NYU Abu Dhabi's Pivotal Role in UAE Higher Ed Landscape
As a beacon of UAE higher education, NYUAD's interdisciplinary ethos—blending engineering, bio, and clinical partners—fuels innovations addressing real needs. With UAE universities topping QS Arab rankings (University of Sharjah #1), research output surges, from MBZUAI's AI to Khalifa's 6G. NYUAD's grants like AD129 underscore Abu Dhabi's USD billions in R&D investment.
This haptic advance not only elevates UAE's medtech profile but inspires careers in biomedical engineering, drawing global talent to NYUAD's programs.

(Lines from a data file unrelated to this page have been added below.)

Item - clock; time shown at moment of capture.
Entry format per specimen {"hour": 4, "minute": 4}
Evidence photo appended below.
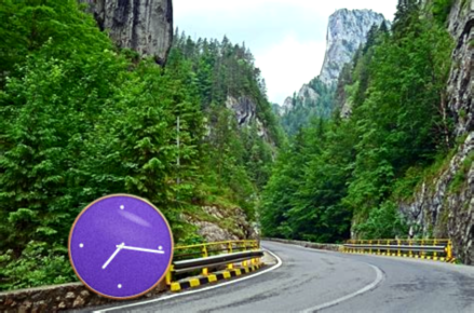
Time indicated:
{"hour": 7, "minute": 16}
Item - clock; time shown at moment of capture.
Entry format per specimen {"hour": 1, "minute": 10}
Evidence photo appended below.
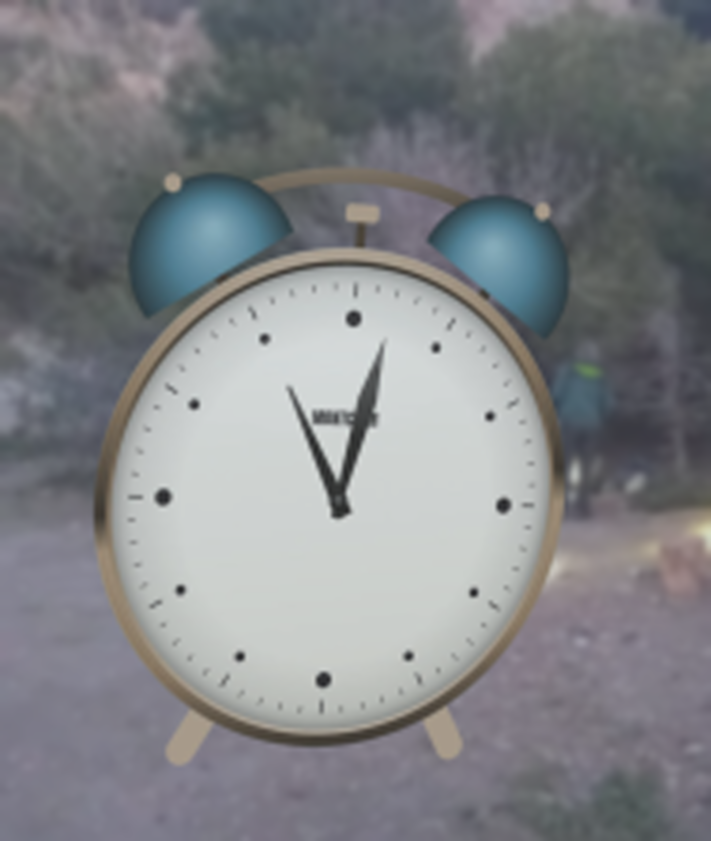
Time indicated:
{"hour": 11, "minute": 2}
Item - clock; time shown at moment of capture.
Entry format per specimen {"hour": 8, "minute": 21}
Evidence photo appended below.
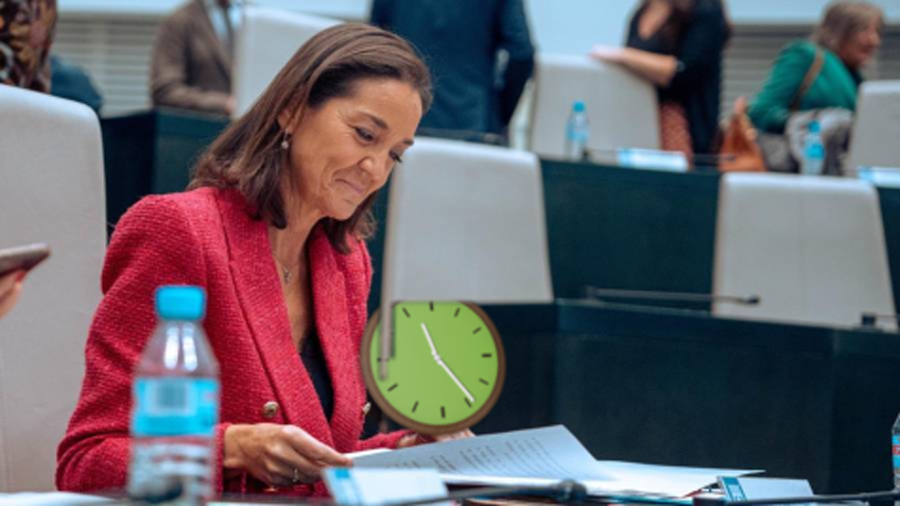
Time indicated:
{"hour": 11, "minute": 24}
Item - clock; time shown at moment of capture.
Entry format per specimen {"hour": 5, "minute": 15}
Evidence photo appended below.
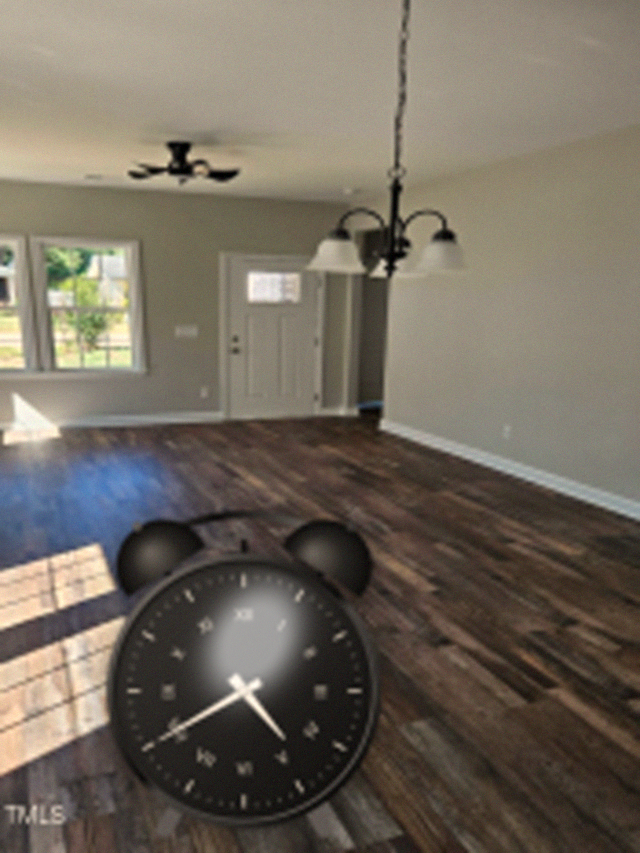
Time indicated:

Photo by Mathilde Cureau on Unsplash
Looking Ahead: Transforming Surgery in the UAE and Beyond
NYUAD's haptic sensors herald a tactile renaissance in keyhole surgery, promising safer UAE operations and global ripple effects. As AMMLab refines prototypes, expect clinical trials soon, potentially standardizing feedback in laparoscopic suites. For UAE's youthful med workforce, it means better training; for patients, superior care. This fusion of higher ed research and healthcare innovation cements NYU Abu Dhabi's legacy in advancing human health.